| Work request |
From the data below, set down exactly the lines between the one holding "уплотнениями из синтетической синтетической" and the one holding "готова предложить вам", inclusive, and no others.

| Stored data entries |
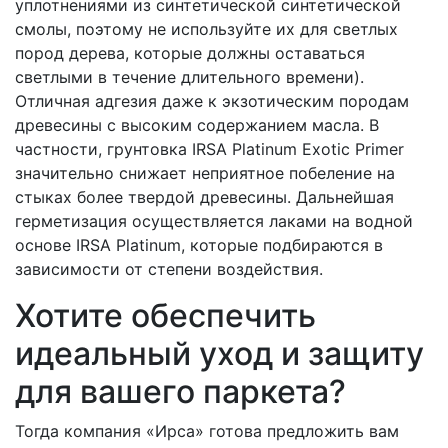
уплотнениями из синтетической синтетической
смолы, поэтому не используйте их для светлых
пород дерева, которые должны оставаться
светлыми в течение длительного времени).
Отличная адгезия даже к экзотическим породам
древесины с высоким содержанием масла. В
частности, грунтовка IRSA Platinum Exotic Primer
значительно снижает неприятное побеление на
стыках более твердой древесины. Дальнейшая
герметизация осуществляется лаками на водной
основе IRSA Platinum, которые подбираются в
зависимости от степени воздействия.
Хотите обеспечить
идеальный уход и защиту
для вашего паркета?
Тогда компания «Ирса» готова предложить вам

--

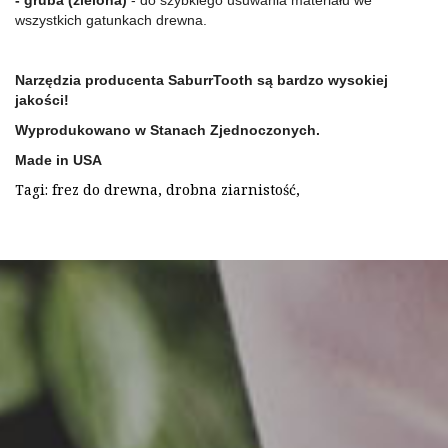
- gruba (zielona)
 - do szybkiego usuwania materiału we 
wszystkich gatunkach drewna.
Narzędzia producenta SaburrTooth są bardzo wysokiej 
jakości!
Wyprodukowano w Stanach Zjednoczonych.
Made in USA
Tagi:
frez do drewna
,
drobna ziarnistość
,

| Answer for this exercise |
уплотнениями из синтетической синтетической
смолы, поэтому не используйте их для светлых
пород дерева, которые должны оставаться
светлыми в течение длительного времени).
Отличная адгезия даже к экзотическим породам
древесины с высоким содержанием масла. В
частности, грунтовка IRSA Platinum Exotic Primer
значительно снижает неприятное побеление на
стыках более твердой древесины. Дальнейшая
герметизация осуществляется лаками на водной
основе IRSA Platinum, которые подбираются в
зависимости от степени воздействия.
Хотите обеспечить
идеальный уход и защиту
для вашего паркета?
Тогда компания «Ирса» готова предложить вам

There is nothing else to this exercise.